Task statement — Whenever a line in the data below includes the string "filter", copy it out.
== Supplied records
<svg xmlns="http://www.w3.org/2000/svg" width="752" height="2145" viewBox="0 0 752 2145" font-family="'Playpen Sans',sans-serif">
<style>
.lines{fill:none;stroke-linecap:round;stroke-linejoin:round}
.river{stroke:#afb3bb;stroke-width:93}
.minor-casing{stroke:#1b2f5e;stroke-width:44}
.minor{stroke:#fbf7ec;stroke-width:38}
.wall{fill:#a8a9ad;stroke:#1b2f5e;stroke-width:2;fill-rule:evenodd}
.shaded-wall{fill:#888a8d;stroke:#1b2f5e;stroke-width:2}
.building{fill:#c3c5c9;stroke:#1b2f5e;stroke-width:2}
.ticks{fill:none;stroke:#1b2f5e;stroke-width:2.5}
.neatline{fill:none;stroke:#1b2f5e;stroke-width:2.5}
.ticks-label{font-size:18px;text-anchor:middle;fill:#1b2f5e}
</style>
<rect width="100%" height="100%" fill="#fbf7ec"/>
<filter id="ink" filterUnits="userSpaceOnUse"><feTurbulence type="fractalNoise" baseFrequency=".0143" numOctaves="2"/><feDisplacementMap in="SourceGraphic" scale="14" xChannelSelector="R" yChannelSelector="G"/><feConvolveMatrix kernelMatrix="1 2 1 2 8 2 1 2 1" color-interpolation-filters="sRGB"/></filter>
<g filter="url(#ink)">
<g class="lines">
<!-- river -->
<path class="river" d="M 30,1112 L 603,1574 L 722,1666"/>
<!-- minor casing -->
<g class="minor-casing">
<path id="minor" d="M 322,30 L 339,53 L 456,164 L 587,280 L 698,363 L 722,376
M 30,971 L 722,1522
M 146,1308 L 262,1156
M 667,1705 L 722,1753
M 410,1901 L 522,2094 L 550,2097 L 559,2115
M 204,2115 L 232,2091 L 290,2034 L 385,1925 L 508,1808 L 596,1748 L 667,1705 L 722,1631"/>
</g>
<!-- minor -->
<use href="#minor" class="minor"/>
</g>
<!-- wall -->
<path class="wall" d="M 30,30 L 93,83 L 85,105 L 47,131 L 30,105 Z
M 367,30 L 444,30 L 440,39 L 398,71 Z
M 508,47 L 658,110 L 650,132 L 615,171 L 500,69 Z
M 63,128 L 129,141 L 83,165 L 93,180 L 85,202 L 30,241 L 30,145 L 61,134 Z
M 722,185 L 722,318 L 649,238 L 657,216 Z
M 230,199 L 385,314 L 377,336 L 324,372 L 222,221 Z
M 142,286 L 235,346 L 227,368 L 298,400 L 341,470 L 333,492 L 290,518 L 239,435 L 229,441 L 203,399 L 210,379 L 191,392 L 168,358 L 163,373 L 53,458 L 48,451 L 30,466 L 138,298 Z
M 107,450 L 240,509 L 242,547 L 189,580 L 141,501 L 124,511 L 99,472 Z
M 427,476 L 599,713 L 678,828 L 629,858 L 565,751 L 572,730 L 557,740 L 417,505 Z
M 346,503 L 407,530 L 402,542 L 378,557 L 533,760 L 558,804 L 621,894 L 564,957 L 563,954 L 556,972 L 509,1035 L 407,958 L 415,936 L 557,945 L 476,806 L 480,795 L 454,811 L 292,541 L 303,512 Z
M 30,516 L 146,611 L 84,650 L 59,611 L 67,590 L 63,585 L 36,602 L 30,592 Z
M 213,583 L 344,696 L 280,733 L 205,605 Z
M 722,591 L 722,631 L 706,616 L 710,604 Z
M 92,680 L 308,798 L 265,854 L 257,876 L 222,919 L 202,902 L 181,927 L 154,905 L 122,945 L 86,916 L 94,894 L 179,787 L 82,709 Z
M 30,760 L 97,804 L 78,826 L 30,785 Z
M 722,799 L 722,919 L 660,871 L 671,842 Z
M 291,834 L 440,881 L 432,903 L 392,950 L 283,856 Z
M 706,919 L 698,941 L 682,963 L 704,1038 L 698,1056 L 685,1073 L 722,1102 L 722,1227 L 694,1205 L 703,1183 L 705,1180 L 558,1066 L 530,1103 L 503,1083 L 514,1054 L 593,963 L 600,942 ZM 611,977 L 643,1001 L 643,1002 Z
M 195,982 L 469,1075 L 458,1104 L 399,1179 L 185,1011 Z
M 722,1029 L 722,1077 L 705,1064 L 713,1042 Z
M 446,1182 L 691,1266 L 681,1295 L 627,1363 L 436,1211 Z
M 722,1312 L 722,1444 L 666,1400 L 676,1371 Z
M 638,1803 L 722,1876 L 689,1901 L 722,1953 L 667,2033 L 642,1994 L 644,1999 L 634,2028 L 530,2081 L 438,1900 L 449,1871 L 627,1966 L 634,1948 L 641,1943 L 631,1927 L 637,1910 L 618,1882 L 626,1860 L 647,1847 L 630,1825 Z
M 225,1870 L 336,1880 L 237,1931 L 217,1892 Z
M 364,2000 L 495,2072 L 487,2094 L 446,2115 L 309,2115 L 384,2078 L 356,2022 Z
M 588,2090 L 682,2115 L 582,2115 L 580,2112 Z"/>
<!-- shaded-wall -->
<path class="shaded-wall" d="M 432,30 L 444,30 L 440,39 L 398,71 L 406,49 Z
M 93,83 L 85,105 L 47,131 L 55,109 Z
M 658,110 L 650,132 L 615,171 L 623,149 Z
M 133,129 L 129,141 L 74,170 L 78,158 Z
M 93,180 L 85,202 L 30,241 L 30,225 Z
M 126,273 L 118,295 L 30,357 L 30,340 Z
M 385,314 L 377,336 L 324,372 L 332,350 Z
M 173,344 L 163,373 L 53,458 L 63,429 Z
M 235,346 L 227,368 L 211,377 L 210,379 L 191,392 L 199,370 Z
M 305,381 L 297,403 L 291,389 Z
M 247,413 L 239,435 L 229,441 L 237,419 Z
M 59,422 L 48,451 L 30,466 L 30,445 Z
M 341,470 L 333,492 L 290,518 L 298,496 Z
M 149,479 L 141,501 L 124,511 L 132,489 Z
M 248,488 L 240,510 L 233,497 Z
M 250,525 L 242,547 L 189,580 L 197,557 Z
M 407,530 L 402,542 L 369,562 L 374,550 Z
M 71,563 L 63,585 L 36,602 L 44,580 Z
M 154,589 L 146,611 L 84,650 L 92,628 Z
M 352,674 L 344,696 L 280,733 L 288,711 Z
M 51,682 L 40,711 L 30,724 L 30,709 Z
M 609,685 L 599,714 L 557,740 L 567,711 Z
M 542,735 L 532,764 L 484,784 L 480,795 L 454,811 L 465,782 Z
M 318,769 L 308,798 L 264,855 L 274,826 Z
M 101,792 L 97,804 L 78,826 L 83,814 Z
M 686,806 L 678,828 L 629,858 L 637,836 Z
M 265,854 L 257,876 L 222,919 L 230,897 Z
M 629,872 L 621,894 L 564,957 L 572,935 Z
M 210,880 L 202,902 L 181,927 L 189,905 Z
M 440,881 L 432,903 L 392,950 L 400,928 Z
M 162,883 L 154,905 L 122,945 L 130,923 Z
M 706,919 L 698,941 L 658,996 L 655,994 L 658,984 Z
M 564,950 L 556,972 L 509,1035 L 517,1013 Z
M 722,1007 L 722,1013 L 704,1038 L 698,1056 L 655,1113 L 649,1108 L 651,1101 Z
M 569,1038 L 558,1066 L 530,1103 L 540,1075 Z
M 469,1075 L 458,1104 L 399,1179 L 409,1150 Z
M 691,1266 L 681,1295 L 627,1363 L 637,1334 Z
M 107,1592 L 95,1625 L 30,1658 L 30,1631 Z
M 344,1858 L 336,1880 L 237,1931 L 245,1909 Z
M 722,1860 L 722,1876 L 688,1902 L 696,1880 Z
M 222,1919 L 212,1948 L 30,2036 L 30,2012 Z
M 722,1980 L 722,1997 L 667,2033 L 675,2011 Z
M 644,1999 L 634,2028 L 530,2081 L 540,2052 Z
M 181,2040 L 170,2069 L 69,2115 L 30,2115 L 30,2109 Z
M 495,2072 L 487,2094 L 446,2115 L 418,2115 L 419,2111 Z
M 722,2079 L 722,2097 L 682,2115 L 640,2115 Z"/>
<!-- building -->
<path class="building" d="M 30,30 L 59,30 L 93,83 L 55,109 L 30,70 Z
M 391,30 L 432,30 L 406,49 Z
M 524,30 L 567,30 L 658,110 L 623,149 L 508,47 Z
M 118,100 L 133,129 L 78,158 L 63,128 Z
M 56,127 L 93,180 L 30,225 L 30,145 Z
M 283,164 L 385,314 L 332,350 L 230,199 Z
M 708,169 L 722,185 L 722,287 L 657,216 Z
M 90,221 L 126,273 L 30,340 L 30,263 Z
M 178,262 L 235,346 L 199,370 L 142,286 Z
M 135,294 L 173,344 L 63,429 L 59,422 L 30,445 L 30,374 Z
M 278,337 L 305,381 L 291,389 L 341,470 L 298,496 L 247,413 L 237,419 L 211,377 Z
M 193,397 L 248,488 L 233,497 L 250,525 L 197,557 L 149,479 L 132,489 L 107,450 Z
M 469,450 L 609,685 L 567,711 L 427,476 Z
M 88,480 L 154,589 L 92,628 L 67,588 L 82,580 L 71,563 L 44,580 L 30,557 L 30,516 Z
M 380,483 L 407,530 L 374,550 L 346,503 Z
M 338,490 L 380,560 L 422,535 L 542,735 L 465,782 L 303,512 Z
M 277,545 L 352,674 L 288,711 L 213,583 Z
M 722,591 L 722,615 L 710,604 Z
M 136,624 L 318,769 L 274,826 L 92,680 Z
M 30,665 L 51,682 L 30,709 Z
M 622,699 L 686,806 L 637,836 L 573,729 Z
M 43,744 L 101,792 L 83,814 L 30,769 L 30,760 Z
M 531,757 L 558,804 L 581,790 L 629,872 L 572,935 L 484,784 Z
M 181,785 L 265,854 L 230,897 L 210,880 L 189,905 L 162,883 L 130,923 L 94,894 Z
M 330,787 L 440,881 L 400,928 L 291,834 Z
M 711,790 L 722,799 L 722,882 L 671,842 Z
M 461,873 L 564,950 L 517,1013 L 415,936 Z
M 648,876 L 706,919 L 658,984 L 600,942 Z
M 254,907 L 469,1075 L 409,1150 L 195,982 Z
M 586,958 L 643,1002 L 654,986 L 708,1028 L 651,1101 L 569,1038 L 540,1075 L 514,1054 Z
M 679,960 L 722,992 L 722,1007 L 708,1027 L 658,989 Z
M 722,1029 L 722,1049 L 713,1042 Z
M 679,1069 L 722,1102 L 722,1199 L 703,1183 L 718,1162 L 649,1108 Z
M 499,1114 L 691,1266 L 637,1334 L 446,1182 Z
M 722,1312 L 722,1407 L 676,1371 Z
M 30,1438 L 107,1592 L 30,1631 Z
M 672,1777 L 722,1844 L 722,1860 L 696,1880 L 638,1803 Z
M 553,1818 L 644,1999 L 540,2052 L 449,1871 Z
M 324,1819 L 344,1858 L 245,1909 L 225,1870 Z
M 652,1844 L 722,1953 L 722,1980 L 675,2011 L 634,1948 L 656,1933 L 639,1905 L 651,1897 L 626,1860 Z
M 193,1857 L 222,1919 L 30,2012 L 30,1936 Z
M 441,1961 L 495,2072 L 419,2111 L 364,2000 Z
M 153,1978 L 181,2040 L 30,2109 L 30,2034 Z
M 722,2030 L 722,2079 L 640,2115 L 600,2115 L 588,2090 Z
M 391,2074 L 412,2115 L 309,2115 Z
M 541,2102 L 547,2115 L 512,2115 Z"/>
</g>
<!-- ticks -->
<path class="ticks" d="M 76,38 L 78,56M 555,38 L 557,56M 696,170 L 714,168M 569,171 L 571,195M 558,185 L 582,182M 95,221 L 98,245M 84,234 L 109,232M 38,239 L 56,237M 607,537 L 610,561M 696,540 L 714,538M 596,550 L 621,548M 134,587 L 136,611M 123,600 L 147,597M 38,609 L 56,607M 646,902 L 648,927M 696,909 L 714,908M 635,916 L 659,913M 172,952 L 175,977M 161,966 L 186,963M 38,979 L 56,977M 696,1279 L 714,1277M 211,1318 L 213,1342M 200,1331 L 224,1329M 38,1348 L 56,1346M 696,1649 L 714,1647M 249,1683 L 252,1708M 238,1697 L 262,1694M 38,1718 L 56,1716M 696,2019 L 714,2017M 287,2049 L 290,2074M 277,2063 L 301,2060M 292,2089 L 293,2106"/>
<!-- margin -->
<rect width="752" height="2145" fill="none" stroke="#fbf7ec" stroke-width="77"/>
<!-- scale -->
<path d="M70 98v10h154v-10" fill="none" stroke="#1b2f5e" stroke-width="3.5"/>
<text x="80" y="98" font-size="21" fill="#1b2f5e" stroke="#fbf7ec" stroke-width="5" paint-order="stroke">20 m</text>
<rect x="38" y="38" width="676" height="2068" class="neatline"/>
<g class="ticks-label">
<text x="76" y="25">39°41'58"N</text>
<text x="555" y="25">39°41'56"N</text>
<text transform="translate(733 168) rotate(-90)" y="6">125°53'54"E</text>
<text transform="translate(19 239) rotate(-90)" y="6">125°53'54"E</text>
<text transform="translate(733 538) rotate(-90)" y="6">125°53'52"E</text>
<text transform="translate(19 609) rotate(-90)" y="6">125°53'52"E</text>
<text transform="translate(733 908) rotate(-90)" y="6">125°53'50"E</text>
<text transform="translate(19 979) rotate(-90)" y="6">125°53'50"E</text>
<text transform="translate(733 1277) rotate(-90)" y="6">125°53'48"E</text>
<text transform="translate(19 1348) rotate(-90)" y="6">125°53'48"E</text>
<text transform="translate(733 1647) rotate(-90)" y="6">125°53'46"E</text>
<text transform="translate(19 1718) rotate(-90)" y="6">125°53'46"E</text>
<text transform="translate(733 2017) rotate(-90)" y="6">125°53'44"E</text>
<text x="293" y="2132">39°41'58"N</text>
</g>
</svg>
====
Exercise answer —
<filter id="ink" filterUnits="userSpaceOnUse"><feTurbulence type="fractalNoise" baseFrequency=".0143" numOctaves="2"/><feDisplacementMap in="SourceGraphic" scale="14" xChannelSelector="R" yChannelSelector="G"/><feConvolveMatrix kernelMatrix="1 2 1 2 8 2 1 2 1" color-interpolation-filters="sRGB"/></filter>
<g filter="url(#ink)">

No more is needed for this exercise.